“People are aware that they cannot continue in the same old way but are immobilized because they cannot imagine an alternative. . . . We need a vision that recognizes that we are at one of the great turning points in human history when the survival of our planet and the restoration of our humanity require a great sea change in our ecological, economic, political, and spiritual values.”
A prominent activist her entire adult life, Grace Lee was born in Rhode Island in 1915, the daughter of Chinese immigrants. She studied at Barnard College and Bryn Mawr, receiving her Ph.D. in 1940. Her studies in philosophy and the writings of Marx, Hegel, and Margaret Mead led not to a life in academia, but rather to a lifetime of social activism.

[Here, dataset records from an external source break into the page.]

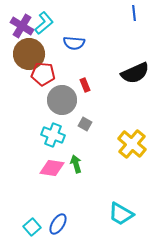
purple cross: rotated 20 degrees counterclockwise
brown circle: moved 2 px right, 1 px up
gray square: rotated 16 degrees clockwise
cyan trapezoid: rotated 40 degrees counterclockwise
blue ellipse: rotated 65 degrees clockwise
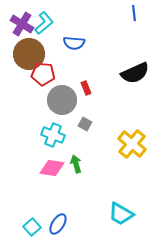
purple cross: moved 2 px up
red rectangle: moved 1 px right, 3 px down
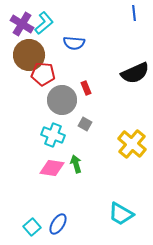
brown circle: moved 1 px down
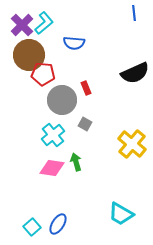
purple cross: moved 1 px down; rotated 15 degrees clockwise
cyan cross: rotated 30 degrees clockwise
green arrow: moved 2 px up
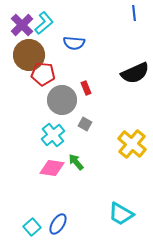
green arrow: rotated 24 degrees counterclockwise
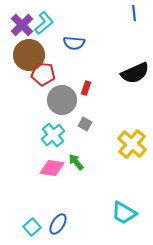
red rectangle: rotated 40 degrees clockwise
cyan trapezoid: moved 3 px right, 1 px up
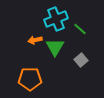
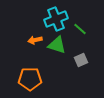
green triangle: moved 2 px right, 2 px up; rotated 42 degrees counterclockwise
gray square: rotated 16 degrees clockwise
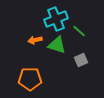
green line: moved 1 px left, 2 px down
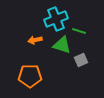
green line: rotated 24 degrees counterclockwise
green triangle: moved 5 px right
orange pentagon: moved 3 px up
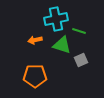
cyan cross: rotated 10 degrees clockwise
orange pentagon: moved 5 px right
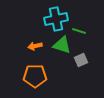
orange arrow: moved 6 px down
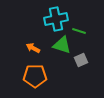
orange arrow: moved 2 px left, 2 px down; rotated 40 degrees clockwise
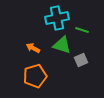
cyan cross: moved 1 px right, 1 px up
green line: moved 3 px right, 1 px up
orange pentagon: rotated 15 degrees counterclockwise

Lee´s activism began in Chicago, where she joined the movement for tenants’ rights, and then the Workers Party, a splinter group of the Socialist Workers Party. In these associations, as well as in her involvement with the 1941 March on Washington, Lee focused on marginalized groups such as women and people of color. In 1953, Lee married black auto worker and activist James Boggs and moved to Detroit, where she remained an activist for another six decades, until her death, at age one hundred, in 2015.
Grace Lee Boggs embraced a philosophy of constant questioning—not just of who we are as individuals, but of how we relate to those in our community and country, to those in other countries, and to the local and global environment.

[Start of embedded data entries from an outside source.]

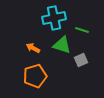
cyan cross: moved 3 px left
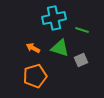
green triangle: moved 2 px left, 3 px down
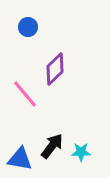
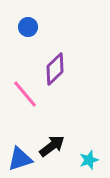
black arrow: rotated 16 degrees clockwise
cyan star: moved 8 px right, 8 px down; rotated 18 degrees counterclockwise
blue triangle: rotated 28 degrees counterclockwise
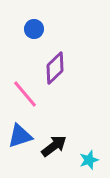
blue circle: moved 6 px right, 2 px down
purple diamond: moved 1 px up
black arrow: moved 2 px right
blue triangle: moved 23 px up
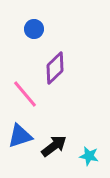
cyan star: moved 4 px up; rotated 30 degrees clockwise
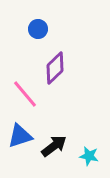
blue circle: moved 4 px right
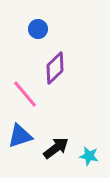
black arrow: moved 2 px right, 2 px down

Boggs rejected the stereotypical radical idea that capitalist society is just something to be done away with, believing more that “you cannot change any society unless you take responsibility for it, unless you see yourself as belonging to it and responsible for changing it.”
She believed that it is by working together in small groups that positive social change can happen, not in large revolutions where one group of power simply changes position with another.
With this philosophy, she and her husband founded Detroit Summer in 1992, a community movement bringing together people of all races, cultures, and ages to rebuild Detroit—a city Boggs has described as “a symbol of the end of industrial society . . . buildings that were once architectural marvels, like the Book Cadillac hotel and Union Station, lie in ruins. . . and in most neighborhoods people live behind triple-locked doors and barred windows.”
Working from the ground up, Detroit Summer’s activities included planting community gardens in vacant lots, creating huge murals on buildings, and renovating houses. In more recent years, the Boggs Center to Nurture Community Leadership—along with other grassroots Detroit organizations growing out of Detroit Summer—continue the good work of Jimmy and Grace Lee Boggs.
Film director Grace Lee (unrelated) explored Boggs’s life and ideas in her documentary American Revolutionary: The Evolution of Grace Lee Boggs. The film premiered on PBS in 2014. Boggs’s books include Revolution and Evolution in the Twentieth Century (1974, cowritten with James Boggs); Women and the Movement to Build a New America (1977); Living for Change: An Autobiography (1998); and The Next American Revolution: Sustainable Activism for the Twenty-First Century (2011, cowritten with Scott Kurashige ). Boggs also advocated through her weekly column in the Michigan Citizen.
“We are not subversives,” she wrote. “We are struggling to change this country because we love it.”